But I don’t know, I’m not giving up I guess. I’m just holding on to the hope that down the road it won’t hurt so much. In any case I think it’ll be worth it – the pain – because learning to love is why we’re here, right? It makes sense that something so important wouldn’t come easily. It’s too precious.

My heart may be broken, it may be “ravenous and wild”, but its good, I think…ultimately. There’s hope.

I want to be “free to love once and for all” and if this is what it takes, so be it.

stay open stay open stay open

Life update: Cincy & how I’m really doing

It’s been a while since I really wrote..about me.

It hasn’t come as naturally recently for some reason. Getting the words out has just been difficult. But I do want to share a bit about the new adventure…so I’m going to try.

Bottom line: I’m doing okay.

At first there was kind of a ‘high’ of sorts. While the first nights were difficult, it was so distracting to be in a new place and start a new job…I didn’t really have room to feel much more than just excitement at the newness of it all.

I’ve managed to keep myself pretty busy. Obviously there are ‘house’ things (it’s SLOWLY coming along) that need to get done. But also meeting with people I had met before who live here and getting to know others I’ve met at work. I didn’t have much down time at all my first month.

I’ve gotten better at being alone. I’ve spent a fair amount of time exploring the city, checking out some bars, churches and parks on my own. It’s been nice. I’ve found a few favorites and go back to them often.

I’ve gotten some reading done (mostly in the mornings) – I finally finished ‘story of a soul’ (HIGHLY recommend it) and am working on ‘consoling the heart of Jesus’ and ‘Alice in Wonderland.’

I have especially enjoyed the latter..I see so much of myself in her, but maybe that’s for another post.

• **Prompt 1**
Name every book mentioned in the life update.
The listing below has no connection to the life update.

• **Data to process**

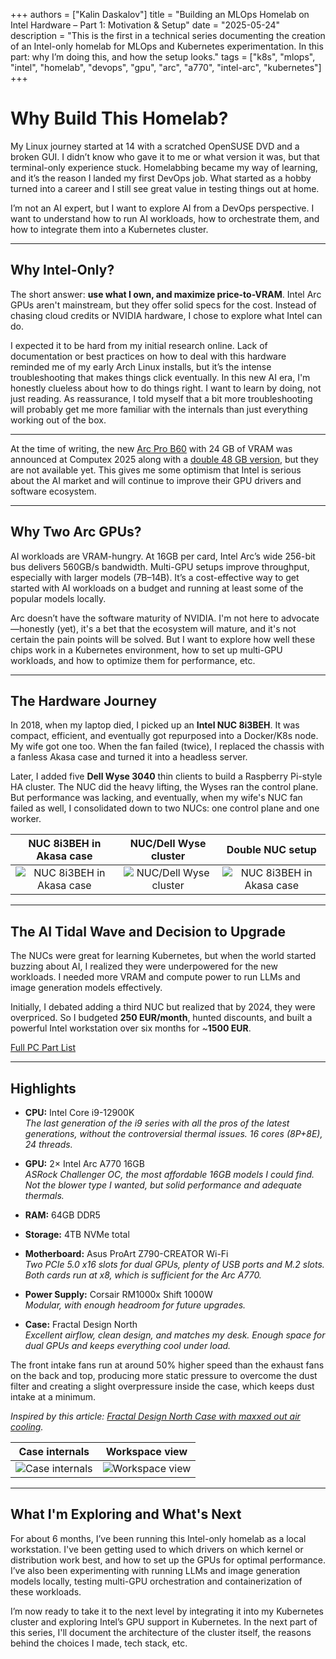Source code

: +++
authors = ["Kalin Daskalov"]
title = "Building an MLOps Homelab on Intel Hardware – Part 1: Motivation & Setup"
date = "2025-05-24"
description = "This is the first in a technical series documenting the creation of an Intel-only homelab for MLOps and Kubernetes experimentation. In this part: why I’m doing this, and how the setup looks."
tags = ["k8s", "mlops", "intel", "homelab", "devops", "gpu", "arc", "a770", "intel-arc", "kubernetes"]
+++

# Why Build This Homelab?

My Linux journey started at 14 with a scratched OpenSUSE DVD and a broken GUI. I didn’t know who gave it to me or what version it was, but that terminal-only experience stuck. Homelabbing became my way of learning, and it’s the reason I landed my first DevOps job. What started as a hobby turned into a career and I still see great value in testing things out at home.

I’m not an AI expert, but I want to explore AI from a DevOps perspective. I want to understand how to run AI workloads, how to orchestrate them, and how to integrate them into a Kubernetes cluster.

---

## Why Intel-Only?

The short answer: **use what I own, and maximize price-to-VRAM**. Intel Arc GPUs aren't mainstream, but they offer solid specs for the cost. Instead of chasing cloud credits or NVIDIA hardware, I chose to explore what Intel can do.

I expected it to be hard from my initial research online. Lack of documentation or best practices on how to deal with this hardware reminded me of my early Arch Linux installs, but it’s the intense troubleshooting that makes things click eventually. In this new AI era, I'm honestly clueless about how to do things right. I want to learn by doing, not just reading. As reassurance, I told myself that a bit more troubleshooting will probably get me more familiar with the internals than just everything working out of the box.

---

At the time of writing, the new [Arc Pro B60](https://www.intel.com/content/www/us/en/products/sku/243916/intel-arc-pro-b60-graphics/specifications.html) with 24 GB of VRAM was announced at Computex 2025 along with a [double 48 GB version](https://www.maxsun.com/blogs/maxsun-motherboard/maxsun-unveils-intel-arc-pro-b60-dual-48g-turbo-at-computex-2025), but they are not available yet. This gives me some optimism that Intel is serious about the AI market and will continue to improve their GPU drivers and software ecosystem.

---

## Why Two Arc GPUs?

AI workloads are VRAM-hungry. At 16GB per card, Intel Arc’s wide 256-bit bus delivers 560GB/s bandwidth. Multi-GPU setups improve throughput, especially with larger models (7B–14B). It’s a cost-effective way to get started with AI workloads on a budget and running at least some of the popular models locally.

Arc doesn’t have the software maturity of NVIDIA. I'm not here to advocate—honestly (yet), it's a bet that the ecosystem will mature, and it's not certain the pain points will be solved. But I want to explore how well these chips work in a Kubernetes environment, how to set up multi-GPU workloads, and how to optimize them for performance, etc.

---

## The Hardware Journey

In 2018, when my laptop died, I picked up an **Intel NUC 8i3BEH**. It was compact, efficient, and eventually got repurposed into a Docker/K8s node. My wife got one too. When the fan failed (twice), I replaced the chassis with a fanless Akasa case and turned it into a headless server.

Later, I added five **Dell Wyse 3040** thin clients to build a Raspberry Pi-style HA cluster. The NUC did the heavy lifting, the Wyses ran the control plane. But performance was lacking, and eventually, when my wife's NUC fan failed as well, I consolidated down to two NUCs: one control plane and one worker.

| NUC 8i3BEH in Akasa case | NUC/Dell Wyse cluster | Double NUC setup |
|:------------------------:|:---------------------:|:----------------:|
| ![NUC 8i3BEH in Akasa case](/static/images/post-03/nuc-open.jpg) | ![NUC/Dell Wyse cluster](/static/images/post-03/3dell-1nuc.jpg) | ![NUC 8i3BEH in Akasa case](/static/images/post-03/2nuc.jpg) |

---

## The AI Tidal Wave and Decision to Upgrade

The NUCs were great for learning Kubernetes, but when the world started buzzing about AI, I realized they were underpowered for the new workloads. I needed more VRAM and compute power to run LLMs and image generation models effectively.

Initially, I debated adding a third NUC but realized that by 2024, they were overpriced. So I budgeted **250 EUR/month**, hunted discounts, and built a powerful Intel workstation over six months for ~**1500 EUR**.

[Full PC Part List](https://pcpartpicker.com/list/gkqsLc)

---

## Highlights

- **CPU:** Intel Core i9-12900K  
  _The last generation of the i9 series with all the pros of the latest generations, without the controversial thermal issues. 16 cores (8P+8E), 24 threads._

- **GPU:** 2× Intel Arc A770 16GB  
  _ASRock Challenger OC, the most affordable 16GB models I could find. Not the blower type I wanted, but solid performance and adequate thermals._

- **RAM:** 64GB DDR5

- **Storage:** 4TB NVMe total

- **Motherboard:** Asus ProArt Z790-CREATOR Wi-Fi  
  _Two PCIe 5.0 x16 slots for dual GPUs, plenty of USB ports and M.2 slots. Both cards run at x8, which is sufficient for the Arc A770._

- **Power Supply:** Corsair RM1000x Shift 1000W  
  _Modular, with enough headroom for future upgrades._

- **Case:** Fractal Design North  
  _Excellent airflow, clean design, and matches my desk. Enough space for dual GPUs and keeps everything cool under load._

The front intake fans run at around 50% higher speed than the exhaust fans on the back and top, producing more static pressure to overcome the dust filter and creating a slight overpressure inside the case, which keeps dust intake at a minimum.

_Inspired by this article: [Fractal Design North Case with maxxed out air cooling](https://www.reddit.com/r/FractalDesign/comments/15naud4/fractal_design_north_case_with_maxxed_out_air/)._

| Case internals | Workspace view |
|:--------------:|:-------------:|
| ![Case internals](/images/post-03/arc-front.jpeg) | ![Workspace view](/images/post-03/desk.png) |

---

## What I'm Exploring and What's Next

For about 6 months, I’ve been running this Intel-only homelab as a local workstation. I've been getting used to which drivers on which kernel or distribution work best, and how to set up the GPUs for optimal performance. I’ve also been experimenting with running LLMs and image generation models locally, testing multi-GPU orchestration and containerization of these workloads.

I’m now ready to take it to the next level by integrating it into my Kubernetes cluster and exploring Intel’s GPU support in Kubernetes. In the next part of this series, I'll document the architecture of the cluster itself, the reasons behind the choices I made, tech stack, etc.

• **Prompt 2**
Copy the listing from its start through the line that contains "# Why Build This Homelab?", both ends included, and leave out the pictures.

• **Final answer 1**
'story of a soul', 'consoling the heart of Jesus', 'Alice in Wonderland'

• **Final answer 2**
Source code

: +++
authors = ["Kalin Daskalov"]
title = "Building an MLOps Homelab on Intel Hardware – Part 1: Motivation & Setup"
date = "2025-05-24"
description = "This is the first in a technical series documenting the creation of an Intel-only homelab for MLOps and Kubernetes experimentation. In this part: why I’m doing this, and how the setup looks."
tags = ["k8s", "mlops", "intel", "homelab", "devops", "gpu", "arc", "a770", "intel-arc", "kubernetes"]
+++

# Why Build This Homelab?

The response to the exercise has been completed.